Elsevier (Scopus) data 

Methodological note

Scopus is Elsevier’s expertly curated abstract and citation database, with over 75 million indexed records. The data used to construct OECD.AI visualisations includes scholarly articles, conference proceedings, reviews, book chapters and books from a subset of AI-related resources belonging to Elsevier. Elsevier publishes more than 500,000 articles annually in 2,500 journals. More than 600,000 AI scholarly publications are extracted from its archives using core AI keywords such as back-propagation neural network, genetics-based machine learning, cohen-grossberg neural networks, back-propagation algorithm, and neural networks learning. More details on the methodology used to identify AI publications are available in Chapter 1 of Elsevier’s “Artificial Intelligence: How knowledge is created, transferred, and used” report.

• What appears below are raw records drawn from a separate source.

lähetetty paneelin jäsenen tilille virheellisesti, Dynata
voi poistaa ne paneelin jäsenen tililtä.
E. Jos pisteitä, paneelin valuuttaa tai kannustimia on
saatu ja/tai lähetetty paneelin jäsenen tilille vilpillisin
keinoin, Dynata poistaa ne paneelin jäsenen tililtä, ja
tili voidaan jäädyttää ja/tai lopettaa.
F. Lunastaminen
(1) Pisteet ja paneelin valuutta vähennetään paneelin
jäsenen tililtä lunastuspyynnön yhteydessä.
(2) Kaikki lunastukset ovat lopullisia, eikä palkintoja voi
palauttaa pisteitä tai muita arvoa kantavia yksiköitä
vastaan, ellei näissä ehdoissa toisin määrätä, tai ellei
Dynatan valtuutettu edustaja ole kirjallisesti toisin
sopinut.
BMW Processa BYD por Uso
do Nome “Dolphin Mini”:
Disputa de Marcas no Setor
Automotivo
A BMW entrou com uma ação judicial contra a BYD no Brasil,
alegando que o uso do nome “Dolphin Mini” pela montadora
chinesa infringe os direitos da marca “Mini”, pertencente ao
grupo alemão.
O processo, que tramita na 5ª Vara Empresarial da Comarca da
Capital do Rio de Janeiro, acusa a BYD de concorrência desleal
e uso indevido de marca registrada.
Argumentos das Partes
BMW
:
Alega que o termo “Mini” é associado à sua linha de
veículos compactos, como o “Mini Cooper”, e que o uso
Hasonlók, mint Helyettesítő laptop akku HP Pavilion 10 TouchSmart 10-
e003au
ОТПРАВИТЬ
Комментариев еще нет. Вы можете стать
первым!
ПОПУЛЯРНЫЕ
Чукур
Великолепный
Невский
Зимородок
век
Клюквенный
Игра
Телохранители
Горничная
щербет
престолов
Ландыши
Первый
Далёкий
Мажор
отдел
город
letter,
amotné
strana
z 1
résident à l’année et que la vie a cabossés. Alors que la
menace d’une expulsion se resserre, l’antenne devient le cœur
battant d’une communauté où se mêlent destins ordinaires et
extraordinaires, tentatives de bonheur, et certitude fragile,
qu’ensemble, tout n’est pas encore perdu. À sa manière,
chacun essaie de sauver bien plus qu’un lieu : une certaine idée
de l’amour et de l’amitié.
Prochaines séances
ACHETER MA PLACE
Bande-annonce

The visualisations on OECD.AI include data from 2010 onwards. Quarterly snapshots of the Scopus database are used to update the data. A “fractional count” indicator – one that assigns equal weights to each publication’s co-author – is provided to avoid double-counting of publications. In other words, a publication with three co-authors from different countries would be counted as 1/3 of a publication for each country.Elsevier uses NamSor’s API to infer an author’s gender from his or her name. The API provides a “Gender Probability Score”, which is the natural log of the ratio of probabilities – as determined by a Naïve-Bayes model – of the name receiving the classification of either “male” or “female”. The score is based on three data points: country of origin, first name and last name. Each author’s country of origin was estimated based on the country of affiliation listed on his or her first publications in Scopus. Only those authors for whom the algorithm returned a gender probability of 85% or higher were assigned a gender value. In the case of China, gender disambiguation methods were found to be more reliable when applied to author names written in Mandarin than to those same names transliterated using the Roman alphabet. The gender probability threshold was set at 70% to ensure a sufficient number of authors for analysis.